**作業指示**.
**1)** 原文の内容に基づいて、次の問いにそれぞれ答えよ。
(a) 中等教育初期は、日本のどの学校に相当するとされているか。
(b) 具体的なオーガズム曲線と男女差の学習が初めて導入されるのは、何歳頃の時期か。
(c) 男性のオーガズムの後にある休息期間は、何と呼ばれているか。
**2)** 次の各文が原文の内容と一致するかどうかを判定し、根拠となる原文の語句をそのまま引用せよ。
(a) 陰核は生殖と快感の両方を担うと教えられる。
(b) カナダは、オーガズムの反応曲線を学校の性教育で取り上げる国として挙げられている。
(c) 女性のオーガズムは瞬間的であると教わる。

**原文**.
┌──

オーガズムの反応曲線を学校の性教育で取り上げる国は、
ヨーロッパの先進国(例:スウェーデン、オランダ、フィンランド)や、カナダやオーストラリアである。
これらの国では、性の健康を「快感、関係性、自己認識」を含む広い概念として捉えている。
1. 中等教育初期(12歳〜14歳頃)
この時期は、日本の中学に相当する学年である。
ここでは、思春期の身体的な変化として、男子の射精(および夢精)と女子の生理(月経)の開始を教えられ、自分の身体で起こる変化を「正常な発達の一部」として、安心して受け入れられるようにする。
また、ペニスが生殖と快感の両方を担うのに対し、陰核が快感に特化しているという機能的な違いを教える。
陰核が、女子の快感の源泉であることを教え、性行為における焦点が、ペニスや生殖に偏りすぎるのを防ぐ。
2. 中等教育中期から後期(14歳〜16歳頃)
この時期は、日本の高校に相当する。
ここで初めて、具体的なオーガズム曲線と男女差の学習が導入される。
マスターズとジョンソンのモデル のような視覚的なツールを用いて、性的な反応が
「興奮→プラトー→オーガズム→解消」
という一連のサイクルを経ることが教えられる。
男性のオーガズムが一般的に瞬間的であり、その後に不応期という休息期間があること、
そして女性のオーガズムがより持続的であり、多重オーガズムの可能性があることを教わる。

└──

**データ記録**.
┌──

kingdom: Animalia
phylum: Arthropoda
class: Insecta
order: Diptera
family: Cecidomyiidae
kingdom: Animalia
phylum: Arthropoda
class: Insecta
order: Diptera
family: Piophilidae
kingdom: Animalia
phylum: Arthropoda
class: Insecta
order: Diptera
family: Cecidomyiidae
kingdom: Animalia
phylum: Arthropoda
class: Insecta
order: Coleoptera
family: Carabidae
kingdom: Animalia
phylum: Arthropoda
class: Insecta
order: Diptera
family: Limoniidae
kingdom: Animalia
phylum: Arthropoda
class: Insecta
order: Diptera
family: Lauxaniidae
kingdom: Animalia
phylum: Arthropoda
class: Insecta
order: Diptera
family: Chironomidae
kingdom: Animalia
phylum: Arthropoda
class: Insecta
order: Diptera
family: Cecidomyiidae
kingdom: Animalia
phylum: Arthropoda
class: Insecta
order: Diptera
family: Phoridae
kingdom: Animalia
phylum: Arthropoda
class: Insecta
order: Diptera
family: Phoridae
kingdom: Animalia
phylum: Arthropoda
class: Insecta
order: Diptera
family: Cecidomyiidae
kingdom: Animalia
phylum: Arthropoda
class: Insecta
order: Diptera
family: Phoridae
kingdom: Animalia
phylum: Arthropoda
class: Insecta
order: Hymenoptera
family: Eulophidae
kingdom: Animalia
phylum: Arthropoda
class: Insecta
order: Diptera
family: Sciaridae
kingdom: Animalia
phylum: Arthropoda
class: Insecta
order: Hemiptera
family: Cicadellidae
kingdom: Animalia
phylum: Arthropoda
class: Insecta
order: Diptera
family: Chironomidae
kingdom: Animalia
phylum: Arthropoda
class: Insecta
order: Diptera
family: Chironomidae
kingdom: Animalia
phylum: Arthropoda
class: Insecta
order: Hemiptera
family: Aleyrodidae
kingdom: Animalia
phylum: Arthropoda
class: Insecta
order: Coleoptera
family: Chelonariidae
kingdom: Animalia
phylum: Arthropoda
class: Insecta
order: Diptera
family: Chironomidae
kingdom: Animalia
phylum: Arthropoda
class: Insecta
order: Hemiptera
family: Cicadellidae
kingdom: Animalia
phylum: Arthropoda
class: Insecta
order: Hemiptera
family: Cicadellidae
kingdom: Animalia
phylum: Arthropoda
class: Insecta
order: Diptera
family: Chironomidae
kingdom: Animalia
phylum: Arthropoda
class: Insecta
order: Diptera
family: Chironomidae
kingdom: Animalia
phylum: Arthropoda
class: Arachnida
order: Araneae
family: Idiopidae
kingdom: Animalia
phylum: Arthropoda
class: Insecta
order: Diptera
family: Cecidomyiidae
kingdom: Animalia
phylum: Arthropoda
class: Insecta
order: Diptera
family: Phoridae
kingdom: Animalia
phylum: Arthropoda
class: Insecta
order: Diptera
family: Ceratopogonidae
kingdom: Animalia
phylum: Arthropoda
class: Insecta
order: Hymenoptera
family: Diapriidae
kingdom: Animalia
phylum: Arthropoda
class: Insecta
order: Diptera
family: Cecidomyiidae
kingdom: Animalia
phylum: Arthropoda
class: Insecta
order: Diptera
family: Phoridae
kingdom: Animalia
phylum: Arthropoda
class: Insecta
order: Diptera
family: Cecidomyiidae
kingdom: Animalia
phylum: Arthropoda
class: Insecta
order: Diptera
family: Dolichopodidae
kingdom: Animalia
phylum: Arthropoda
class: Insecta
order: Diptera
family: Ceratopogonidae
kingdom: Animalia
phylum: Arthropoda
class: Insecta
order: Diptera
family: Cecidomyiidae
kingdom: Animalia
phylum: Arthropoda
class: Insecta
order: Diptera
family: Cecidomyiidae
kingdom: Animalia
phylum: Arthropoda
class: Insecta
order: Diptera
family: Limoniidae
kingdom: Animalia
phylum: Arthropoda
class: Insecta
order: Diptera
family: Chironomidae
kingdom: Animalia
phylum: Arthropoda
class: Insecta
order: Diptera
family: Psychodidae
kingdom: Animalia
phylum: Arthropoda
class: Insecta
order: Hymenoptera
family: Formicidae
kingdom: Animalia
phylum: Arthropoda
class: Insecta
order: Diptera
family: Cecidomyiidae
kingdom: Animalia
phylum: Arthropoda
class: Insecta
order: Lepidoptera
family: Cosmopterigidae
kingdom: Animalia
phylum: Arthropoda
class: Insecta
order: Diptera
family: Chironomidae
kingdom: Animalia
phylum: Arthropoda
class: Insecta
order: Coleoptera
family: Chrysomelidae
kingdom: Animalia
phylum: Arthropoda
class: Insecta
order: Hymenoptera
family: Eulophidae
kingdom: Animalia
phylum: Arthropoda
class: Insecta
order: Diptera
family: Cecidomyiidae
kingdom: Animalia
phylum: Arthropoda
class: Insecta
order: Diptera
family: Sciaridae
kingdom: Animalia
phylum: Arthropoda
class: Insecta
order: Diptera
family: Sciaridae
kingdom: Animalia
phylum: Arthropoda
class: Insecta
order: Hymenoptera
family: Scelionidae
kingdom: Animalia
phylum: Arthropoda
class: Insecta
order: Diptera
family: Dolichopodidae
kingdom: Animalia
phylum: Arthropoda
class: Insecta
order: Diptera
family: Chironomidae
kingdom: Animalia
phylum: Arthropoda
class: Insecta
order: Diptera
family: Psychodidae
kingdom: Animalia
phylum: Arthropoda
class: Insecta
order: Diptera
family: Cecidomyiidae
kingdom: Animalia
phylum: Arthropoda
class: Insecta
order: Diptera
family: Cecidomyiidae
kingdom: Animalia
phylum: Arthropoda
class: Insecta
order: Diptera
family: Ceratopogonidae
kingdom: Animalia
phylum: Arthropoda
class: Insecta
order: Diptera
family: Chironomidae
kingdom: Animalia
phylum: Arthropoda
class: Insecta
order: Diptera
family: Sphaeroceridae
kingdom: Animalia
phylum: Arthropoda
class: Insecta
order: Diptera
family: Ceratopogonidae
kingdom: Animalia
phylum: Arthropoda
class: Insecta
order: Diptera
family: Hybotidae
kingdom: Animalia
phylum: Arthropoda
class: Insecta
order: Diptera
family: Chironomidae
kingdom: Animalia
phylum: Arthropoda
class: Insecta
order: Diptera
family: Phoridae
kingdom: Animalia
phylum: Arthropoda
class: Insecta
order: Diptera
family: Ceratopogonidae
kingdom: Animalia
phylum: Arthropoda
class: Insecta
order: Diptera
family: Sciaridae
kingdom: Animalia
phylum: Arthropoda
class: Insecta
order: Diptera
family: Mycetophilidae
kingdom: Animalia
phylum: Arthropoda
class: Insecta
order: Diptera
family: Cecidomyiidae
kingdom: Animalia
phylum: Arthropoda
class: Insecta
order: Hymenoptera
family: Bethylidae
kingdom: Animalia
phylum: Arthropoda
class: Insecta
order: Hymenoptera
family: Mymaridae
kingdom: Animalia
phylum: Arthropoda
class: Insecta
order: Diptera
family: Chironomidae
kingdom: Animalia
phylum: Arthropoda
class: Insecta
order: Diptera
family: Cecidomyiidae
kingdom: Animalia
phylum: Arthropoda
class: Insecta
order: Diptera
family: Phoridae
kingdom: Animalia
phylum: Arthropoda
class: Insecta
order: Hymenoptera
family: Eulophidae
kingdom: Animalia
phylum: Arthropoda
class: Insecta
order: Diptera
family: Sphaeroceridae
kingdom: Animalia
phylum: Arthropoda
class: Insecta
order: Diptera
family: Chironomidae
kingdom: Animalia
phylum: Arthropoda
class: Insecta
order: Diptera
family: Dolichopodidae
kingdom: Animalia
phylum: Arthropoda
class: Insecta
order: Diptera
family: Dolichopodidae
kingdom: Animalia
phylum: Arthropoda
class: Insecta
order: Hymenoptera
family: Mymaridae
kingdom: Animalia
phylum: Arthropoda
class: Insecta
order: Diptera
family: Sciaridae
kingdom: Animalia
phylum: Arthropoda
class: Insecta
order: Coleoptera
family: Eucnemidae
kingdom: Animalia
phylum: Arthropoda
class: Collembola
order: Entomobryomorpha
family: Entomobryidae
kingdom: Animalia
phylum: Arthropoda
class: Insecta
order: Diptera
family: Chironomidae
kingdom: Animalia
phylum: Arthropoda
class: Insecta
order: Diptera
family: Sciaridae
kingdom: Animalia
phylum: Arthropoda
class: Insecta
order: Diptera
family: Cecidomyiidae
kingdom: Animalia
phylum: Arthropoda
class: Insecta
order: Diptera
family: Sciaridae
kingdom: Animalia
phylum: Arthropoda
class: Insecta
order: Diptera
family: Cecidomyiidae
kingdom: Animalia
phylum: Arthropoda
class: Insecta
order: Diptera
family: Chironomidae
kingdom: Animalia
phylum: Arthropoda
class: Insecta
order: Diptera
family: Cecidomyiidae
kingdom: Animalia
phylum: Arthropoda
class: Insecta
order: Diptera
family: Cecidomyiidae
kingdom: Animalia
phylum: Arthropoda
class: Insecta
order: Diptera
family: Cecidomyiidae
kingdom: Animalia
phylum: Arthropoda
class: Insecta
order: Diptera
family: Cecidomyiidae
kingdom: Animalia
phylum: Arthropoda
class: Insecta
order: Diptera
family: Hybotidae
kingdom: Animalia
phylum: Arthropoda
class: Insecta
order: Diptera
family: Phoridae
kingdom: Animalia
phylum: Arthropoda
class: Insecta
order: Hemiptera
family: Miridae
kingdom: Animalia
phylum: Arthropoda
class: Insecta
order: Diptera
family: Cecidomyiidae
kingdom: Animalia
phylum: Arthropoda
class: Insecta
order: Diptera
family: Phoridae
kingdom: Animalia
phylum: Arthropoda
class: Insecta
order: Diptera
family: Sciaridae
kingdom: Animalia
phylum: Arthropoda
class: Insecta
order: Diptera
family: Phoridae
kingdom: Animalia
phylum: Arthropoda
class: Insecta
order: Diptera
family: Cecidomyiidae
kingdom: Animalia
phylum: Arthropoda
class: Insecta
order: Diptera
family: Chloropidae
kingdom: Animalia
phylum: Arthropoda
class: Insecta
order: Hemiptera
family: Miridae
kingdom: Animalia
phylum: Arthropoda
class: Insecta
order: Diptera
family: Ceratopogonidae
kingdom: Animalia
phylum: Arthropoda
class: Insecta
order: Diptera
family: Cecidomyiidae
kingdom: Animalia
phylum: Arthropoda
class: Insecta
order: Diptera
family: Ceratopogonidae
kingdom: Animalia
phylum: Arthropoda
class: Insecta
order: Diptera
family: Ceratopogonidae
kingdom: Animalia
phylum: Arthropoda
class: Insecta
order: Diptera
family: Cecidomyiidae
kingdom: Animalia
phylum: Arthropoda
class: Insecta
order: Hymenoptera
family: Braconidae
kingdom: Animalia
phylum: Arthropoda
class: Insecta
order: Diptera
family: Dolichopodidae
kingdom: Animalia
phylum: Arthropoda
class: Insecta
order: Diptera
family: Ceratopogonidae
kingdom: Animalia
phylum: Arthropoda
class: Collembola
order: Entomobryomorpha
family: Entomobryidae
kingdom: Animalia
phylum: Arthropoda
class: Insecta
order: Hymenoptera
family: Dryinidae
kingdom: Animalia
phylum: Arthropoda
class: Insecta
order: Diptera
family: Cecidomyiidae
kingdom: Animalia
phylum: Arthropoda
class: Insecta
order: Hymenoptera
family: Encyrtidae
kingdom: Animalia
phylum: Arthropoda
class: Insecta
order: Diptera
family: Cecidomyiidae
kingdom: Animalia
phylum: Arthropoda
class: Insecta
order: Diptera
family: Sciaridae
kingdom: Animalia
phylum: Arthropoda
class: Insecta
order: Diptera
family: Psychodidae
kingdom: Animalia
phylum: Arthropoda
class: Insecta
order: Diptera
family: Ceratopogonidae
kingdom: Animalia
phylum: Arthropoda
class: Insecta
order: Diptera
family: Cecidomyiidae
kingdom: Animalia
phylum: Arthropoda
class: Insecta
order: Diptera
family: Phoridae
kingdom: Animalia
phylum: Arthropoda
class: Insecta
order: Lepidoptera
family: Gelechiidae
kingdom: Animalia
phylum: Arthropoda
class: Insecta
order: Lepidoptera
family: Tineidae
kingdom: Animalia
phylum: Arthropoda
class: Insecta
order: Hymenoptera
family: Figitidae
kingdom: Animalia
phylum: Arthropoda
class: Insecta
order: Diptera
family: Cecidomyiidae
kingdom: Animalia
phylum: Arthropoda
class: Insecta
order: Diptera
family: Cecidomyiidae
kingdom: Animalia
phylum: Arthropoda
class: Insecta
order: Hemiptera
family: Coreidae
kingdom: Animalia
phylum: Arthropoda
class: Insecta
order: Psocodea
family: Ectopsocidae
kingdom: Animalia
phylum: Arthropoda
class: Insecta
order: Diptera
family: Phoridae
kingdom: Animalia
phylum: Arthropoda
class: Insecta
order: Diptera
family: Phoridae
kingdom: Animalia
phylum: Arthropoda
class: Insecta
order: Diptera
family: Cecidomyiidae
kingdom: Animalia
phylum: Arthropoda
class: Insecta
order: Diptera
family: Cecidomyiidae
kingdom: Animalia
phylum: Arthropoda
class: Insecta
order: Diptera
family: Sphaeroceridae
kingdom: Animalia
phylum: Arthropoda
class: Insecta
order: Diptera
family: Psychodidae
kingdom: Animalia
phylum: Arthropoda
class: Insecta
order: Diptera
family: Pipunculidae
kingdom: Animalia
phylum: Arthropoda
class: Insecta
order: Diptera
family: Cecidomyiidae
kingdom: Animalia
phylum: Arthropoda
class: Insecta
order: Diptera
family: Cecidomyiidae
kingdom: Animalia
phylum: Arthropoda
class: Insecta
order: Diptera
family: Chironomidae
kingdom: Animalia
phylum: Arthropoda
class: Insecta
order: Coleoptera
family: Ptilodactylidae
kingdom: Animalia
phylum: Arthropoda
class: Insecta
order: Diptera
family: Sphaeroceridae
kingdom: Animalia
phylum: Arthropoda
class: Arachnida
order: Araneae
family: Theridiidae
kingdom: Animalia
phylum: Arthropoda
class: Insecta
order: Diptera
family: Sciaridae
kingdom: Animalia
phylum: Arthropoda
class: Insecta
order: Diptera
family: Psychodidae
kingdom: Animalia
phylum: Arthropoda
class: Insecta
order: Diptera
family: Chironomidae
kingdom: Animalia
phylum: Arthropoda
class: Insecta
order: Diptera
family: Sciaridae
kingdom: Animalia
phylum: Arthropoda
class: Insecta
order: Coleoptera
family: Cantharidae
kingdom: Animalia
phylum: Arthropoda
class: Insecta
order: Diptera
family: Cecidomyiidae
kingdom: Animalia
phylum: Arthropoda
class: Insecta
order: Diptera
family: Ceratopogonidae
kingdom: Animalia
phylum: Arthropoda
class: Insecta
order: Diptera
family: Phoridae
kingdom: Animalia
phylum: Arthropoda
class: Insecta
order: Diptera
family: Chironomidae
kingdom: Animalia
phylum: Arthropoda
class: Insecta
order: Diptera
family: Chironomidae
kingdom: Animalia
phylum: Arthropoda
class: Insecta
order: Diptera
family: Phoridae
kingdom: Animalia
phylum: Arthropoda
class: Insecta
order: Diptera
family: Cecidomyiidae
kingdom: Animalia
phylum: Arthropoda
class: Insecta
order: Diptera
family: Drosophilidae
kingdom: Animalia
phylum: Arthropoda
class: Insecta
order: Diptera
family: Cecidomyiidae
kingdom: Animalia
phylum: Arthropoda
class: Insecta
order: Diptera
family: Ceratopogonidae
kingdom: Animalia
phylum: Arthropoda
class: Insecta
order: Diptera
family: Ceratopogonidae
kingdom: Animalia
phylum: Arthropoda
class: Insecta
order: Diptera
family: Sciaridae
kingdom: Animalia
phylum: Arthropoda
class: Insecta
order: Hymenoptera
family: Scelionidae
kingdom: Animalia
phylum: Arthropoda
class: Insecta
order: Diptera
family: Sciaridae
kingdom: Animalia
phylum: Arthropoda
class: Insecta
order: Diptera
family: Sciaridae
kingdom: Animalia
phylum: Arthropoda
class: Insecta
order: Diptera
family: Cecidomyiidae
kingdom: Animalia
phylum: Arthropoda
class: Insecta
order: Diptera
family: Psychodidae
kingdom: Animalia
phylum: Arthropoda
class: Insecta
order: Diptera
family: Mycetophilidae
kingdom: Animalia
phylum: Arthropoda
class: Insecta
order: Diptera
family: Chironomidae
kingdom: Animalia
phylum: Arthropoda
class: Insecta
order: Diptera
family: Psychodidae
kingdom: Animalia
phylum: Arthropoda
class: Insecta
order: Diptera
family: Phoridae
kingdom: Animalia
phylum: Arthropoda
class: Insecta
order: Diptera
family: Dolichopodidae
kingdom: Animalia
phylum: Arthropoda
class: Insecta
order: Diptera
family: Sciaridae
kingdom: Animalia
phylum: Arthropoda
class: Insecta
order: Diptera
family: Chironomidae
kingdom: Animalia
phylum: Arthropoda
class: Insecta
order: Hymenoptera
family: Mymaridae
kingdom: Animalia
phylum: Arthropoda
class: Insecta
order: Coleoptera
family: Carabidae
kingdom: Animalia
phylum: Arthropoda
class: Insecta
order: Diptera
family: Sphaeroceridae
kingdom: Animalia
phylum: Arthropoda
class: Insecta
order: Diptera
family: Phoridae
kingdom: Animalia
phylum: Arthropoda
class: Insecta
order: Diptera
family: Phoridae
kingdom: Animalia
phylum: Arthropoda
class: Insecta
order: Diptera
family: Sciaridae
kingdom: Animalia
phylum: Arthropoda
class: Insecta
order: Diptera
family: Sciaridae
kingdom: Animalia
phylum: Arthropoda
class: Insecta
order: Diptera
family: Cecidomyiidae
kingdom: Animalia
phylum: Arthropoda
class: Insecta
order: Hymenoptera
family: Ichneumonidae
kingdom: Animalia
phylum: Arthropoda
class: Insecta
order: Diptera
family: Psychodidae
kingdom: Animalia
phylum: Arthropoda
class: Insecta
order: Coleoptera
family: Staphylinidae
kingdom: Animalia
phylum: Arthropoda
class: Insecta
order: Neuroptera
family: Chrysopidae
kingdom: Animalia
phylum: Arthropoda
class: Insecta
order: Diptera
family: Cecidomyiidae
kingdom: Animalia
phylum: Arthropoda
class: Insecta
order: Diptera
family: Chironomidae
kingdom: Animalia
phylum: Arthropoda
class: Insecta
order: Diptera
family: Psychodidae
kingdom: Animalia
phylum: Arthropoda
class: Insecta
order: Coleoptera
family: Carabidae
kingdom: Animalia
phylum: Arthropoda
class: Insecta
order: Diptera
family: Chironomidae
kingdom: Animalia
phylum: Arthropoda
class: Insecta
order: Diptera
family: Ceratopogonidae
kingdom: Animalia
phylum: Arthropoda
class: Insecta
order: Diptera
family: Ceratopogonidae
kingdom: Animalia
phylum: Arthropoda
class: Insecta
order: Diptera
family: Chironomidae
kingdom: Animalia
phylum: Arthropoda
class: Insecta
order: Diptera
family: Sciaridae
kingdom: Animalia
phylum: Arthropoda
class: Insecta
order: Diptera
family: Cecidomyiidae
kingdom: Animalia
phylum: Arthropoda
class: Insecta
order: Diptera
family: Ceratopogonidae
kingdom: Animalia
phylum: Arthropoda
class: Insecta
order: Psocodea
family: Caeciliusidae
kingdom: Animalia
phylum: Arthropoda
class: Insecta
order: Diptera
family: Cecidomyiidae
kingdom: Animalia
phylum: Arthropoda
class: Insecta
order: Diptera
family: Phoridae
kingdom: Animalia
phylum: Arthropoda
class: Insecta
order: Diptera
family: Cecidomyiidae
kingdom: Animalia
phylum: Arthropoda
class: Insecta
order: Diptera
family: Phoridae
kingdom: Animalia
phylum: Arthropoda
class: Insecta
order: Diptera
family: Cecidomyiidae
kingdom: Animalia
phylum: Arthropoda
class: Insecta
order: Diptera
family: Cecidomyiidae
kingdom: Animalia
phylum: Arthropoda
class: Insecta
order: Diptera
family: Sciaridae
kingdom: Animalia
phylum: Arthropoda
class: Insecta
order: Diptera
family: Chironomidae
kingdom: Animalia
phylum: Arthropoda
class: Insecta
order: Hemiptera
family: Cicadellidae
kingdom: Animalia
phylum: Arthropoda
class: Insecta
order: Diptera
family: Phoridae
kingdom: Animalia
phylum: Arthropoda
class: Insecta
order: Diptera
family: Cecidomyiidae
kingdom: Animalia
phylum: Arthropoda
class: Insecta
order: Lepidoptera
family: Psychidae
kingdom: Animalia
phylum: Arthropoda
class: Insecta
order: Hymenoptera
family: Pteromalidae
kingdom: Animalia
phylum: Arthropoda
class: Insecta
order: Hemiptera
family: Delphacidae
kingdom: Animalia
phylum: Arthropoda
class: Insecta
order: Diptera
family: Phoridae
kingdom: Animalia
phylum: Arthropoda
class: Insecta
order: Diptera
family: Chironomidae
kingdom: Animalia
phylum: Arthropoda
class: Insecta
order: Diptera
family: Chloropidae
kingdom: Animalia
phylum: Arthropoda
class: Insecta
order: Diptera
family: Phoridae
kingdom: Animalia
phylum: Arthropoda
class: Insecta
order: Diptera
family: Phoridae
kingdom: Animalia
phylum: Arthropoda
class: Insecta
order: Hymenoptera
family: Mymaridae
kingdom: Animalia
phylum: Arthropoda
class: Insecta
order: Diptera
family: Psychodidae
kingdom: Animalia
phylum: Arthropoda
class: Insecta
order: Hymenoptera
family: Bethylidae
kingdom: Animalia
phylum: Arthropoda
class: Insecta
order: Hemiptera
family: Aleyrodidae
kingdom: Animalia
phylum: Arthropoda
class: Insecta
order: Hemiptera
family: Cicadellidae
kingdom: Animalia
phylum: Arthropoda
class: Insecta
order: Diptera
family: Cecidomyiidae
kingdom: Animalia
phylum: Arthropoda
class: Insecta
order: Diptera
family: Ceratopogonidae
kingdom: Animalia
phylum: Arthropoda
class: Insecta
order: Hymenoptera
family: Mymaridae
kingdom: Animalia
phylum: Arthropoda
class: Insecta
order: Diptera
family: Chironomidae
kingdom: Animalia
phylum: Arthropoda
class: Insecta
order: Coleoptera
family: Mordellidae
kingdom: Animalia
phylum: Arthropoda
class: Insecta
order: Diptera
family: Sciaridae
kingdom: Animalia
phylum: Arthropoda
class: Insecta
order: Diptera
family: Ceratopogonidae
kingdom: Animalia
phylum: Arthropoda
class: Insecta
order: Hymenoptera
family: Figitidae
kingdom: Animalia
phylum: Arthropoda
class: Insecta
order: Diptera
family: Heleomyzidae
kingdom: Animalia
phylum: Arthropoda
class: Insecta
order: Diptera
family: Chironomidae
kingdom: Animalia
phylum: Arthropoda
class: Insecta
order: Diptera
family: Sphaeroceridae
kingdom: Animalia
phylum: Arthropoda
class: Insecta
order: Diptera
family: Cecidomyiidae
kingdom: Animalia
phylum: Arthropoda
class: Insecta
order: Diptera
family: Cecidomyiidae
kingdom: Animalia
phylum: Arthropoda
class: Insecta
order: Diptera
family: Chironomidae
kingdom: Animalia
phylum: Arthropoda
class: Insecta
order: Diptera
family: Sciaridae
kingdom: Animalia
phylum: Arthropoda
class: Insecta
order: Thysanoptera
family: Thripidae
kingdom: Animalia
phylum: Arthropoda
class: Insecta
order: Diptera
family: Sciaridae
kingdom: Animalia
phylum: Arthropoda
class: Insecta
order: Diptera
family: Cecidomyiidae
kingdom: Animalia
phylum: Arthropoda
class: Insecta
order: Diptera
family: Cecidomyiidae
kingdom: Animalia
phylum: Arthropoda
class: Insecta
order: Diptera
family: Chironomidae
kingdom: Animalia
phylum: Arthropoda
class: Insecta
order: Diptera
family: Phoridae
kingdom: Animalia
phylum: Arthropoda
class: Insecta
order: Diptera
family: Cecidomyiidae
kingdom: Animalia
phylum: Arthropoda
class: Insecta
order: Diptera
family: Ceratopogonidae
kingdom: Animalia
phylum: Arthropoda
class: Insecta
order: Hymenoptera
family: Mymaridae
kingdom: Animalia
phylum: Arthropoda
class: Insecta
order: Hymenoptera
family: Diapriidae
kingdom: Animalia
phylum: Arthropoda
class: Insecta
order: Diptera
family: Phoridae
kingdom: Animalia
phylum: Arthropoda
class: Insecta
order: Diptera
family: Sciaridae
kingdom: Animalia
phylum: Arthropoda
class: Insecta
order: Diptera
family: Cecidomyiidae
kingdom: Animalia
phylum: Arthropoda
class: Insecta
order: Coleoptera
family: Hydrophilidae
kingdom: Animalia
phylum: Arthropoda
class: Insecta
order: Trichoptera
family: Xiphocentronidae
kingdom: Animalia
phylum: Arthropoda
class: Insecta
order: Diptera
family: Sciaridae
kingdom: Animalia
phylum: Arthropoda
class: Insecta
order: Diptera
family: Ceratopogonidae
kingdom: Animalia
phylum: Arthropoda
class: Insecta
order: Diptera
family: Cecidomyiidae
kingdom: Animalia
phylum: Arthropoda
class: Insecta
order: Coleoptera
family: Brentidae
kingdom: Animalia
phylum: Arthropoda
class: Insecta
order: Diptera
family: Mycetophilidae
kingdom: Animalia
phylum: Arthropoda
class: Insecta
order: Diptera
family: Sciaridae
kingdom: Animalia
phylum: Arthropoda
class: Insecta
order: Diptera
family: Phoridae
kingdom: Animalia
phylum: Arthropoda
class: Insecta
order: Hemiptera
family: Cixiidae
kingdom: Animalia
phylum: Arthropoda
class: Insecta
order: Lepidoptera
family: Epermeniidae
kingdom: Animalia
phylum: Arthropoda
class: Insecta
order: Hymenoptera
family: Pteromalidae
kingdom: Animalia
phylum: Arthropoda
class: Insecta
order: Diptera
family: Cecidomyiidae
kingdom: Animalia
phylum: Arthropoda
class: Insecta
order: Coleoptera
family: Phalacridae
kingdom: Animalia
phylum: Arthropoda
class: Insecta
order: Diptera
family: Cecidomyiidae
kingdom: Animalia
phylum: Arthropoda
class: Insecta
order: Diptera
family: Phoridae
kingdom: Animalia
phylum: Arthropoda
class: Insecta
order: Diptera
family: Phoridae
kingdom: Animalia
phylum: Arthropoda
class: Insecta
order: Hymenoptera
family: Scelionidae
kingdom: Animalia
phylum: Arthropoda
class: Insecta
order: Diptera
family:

└──

**項目別解答**.
**1)**
(a) 日本の中学
(b) 14歳〜16歳頃(中等教育中期から後期)
(c) 不応期

**2)**
(a) いいえ。「ペニスが生殖と快感の両方を担うのに対し、陰核が快感に特化している」
(b) はい。「カナダやオーストラリアである」
(c) いいえ。「女性のオーガズムがより持続的であり」